As an inadequate gardener, I marvel at the complexities of plants and their ecosystems. With whole foods at the root of my nutrition practice, I seek to understand their role in the human body. One plant continues to intrigue me: cannabis. Some consider cannabis only a drug, while others are touting its herbal and fibrous qualities.
With a growing body of research about the various therapeutic uses of cannabis, I wanted to understand how this controversial plant, in whole form, benefits the human body.
By definition, cannabis is a genus of flowering plants with three main subspecies, which are functionally different from each other. Some plants are cultivated for their psychoactive properties (marijuana), while others (hemp) are grown for their fibers to use in clothing and oils to use in skin products and dietary supplements. We also eat hemp seeds, protein powder and use hemp oil for cooking.

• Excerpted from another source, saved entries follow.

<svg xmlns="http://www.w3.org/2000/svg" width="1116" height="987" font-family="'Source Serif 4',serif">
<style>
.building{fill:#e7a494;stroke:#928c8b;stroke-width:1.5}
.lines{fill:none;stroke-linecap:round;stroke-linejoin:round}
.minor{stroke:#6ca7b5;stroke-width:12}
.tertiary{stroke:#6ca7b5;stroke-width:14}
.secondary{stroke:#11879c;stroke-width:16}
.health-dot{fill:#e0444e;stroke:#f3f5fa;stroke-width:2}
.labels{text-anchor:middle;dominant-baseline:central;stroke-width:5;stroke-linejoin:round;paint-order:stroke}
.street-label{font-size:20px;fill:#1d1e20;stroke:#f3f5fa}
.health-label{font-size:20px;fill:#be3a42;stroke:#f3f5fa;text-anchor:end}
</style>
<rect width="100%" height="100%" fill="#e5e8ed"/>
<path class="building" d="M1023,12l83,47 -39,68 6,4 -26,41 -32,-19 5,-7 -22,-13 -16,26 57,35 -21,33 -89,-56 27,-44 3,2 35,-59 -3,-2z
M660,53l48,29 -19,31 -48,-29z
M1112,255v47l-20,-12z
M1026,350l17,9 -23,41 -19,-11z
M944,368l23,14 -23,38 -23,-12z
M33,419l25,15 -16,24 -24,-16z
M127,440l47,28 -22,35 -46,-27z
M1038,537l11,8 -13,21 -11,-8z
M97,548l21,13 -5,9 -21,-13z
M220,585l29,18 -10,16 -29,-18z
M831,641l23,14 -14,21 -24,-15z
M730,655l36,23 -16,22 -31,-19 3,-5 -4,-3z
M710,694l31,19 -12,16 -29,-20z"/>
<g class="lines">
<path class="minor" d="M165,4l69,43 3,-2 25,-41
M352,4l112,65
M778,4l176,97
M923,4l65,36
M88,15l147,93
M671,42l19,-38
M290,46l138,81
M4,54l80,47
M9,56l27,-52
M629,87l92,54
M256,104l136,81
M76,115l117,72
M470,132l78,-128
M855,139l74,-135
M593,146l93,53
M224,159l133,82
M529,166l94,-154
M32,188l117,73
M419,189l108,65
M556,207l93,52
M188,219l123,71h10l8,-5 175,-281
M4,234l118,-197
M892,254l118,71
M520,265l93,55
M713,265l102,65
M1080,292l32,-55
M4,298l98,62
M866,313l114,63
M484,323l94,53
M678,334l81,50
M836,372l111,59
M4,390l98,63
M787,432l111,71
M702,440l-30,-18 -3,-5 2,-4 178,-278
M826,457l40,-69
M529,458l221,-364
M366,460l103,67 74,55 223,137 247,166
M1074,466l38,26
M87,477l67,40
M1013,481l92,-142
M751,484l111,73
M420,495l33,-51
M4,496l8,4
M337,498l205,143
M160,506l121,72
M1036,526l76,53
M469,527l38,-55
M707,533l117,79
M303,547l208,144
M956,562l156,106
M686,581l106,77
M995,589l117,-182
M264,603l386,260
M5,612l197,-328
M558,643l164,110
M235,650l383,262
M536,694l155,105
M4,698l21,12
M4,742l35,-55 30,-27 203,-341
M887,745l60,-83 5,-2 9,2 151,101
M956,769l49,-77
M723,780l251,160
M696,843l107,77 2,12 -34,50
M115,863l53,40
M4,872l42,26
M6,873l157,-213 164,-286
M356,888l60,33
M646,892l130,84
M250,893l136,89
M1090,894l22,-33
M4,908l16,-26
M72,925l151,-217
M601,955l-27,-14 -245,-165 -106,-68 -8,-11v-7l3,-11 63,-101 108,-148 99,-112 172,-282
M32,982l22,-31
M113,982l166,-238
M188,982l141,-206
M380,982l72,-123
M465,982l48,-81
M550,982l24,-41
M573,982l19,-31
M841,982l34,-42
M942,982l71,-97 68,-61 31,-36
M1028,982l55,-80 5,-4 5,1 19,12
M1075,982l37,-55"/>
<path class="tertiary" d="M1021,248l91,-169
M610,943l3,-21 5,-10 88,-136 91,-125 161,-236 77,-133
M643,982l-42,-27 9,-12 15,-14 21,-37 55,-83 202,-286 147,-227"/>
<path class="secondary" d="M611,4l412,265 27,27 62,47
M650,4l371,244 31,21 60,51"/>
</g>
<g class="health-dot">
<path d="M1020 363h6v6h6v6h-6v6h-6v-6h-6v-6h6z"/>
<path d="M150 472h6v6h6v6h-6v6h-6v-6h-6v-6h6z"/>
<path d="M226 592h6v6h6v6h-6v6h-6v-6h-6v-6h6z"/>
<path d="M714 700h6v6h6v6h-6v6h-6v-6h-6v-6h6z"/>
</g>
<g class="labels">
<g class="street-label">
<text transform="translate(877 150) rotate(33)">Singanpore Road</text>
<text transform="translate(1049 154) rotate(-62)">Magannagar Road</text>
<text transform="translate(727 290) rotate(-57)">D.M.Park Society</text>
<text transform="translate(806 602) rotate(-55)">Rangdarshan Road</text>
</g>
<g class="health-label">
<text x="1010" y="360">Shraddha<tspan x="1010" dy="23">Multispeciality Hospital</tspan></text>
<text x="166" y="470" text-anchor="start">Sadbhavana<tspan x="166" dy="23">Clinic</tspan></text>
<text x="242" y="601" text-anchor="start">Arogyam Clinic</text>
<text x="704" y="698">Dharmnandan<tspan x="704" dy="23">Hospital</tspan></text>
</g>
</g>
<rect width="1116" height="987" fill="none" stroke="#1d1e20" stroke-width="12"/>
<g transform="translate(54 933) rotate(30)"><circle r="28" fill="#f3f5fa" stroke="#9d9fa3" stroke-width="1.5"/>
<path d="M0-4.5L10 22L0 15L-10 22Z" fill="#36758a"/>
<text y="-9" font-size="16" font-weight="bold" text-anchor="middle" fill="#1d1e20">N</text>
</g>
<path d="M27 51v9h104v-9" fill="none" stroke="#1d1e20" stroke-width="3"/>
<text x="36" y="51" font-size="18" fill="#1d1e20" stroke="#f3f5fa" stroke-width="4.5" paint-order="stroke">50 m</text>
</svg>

Whole hemp plant extract utilizes the entire plant – stalks, stems, seeds, and sometimes flowers and/or leaves. Picture “juicing” and entire plant (which some people do for medical purposes), and then extracting the “juice” to preserve the oil and its natural compounds. The oil of a whole hemp plant contains both cannabidiol (CBD) and other micronutrients, which work synergistically, similar to the interconnected systems in the human body.
When extracted efficiently, whole plant hemp oil contains essential fatty acids, vitamins, minerals, polyphenols and up to 100 non-psychoactive cannabinoids naturally present in hemp. Non-cannabinoid nutritional compounds of the plant, such as flavonoids, further enhance the potential for whole hemp oil as a functional supplement.
In contrast, CBD oil is typically isolated from the leaves, stalks and flowers of the Cannabis sativa plant, leaving behind other cannabinoids and inherent compounds. Compare this to, say, isolated soy proteins added to food. Are we receiving the full benefit of a plant if we ingest only one component of it? Let’s find out.
Cannabis produces phytocannabinoids, a fancy word for certain chemical compounds. Intoxicating tetrahydrocannabinol (THC), for example, is one of 85 psychoactive phytocannabinoids attributed solely to cannabis.
Non-psychoactive cannabidiol (CBD) is one phytocannabinoid that offers numerous therapeutic benefits to the human body, particularly the autonomic nervous system, which unconsciously controls bodily functions. Thousands of studies have been conducted on CBD oil alone, simply because when isolated it’s easier to analyze in clinical trials.
Other research on whole hemp plant extracts indicates more beneficial effects on pain and muscle spasms than isolated CBD, because the combination of cannabinoids and micronutrients work in concert with the body’s endocannabinoid system to affect multiple areas of the body.
Around 1990, the endogenous cannabinoid system – or “endocannabinoid system” – was discovered to be an inherent, physiologic matrix in the human body that regulates and maintains homeostasis and affects tissues, appetite, pain sensation, mood and memory. Not only it is intricately interconnected with other systems, such as immune and nervous, but also the body makes its own cannabinoids that promote the function of endocannabinoid system receptors!
These receptors are located throughout our body, primarily in the central and peripheral nervous systems. Elsewhere in the body, receptors are almost exclusively in the immune system, affecting inflammation and pain. Endocannabinoid receptors in the gastrointestinal tract influence reflux, upset, inflammation, transit time and emptying.
Researchers are studying whether endocannabinoid deficiency is at the core of migraines, fibromyalgia, irritable bowel syndrome, and more. From a functional nutrition perspective, I wonder: should we be consuming whole hemp extracts to stimulate our inherent endocannabinoid system to improve overall wellness?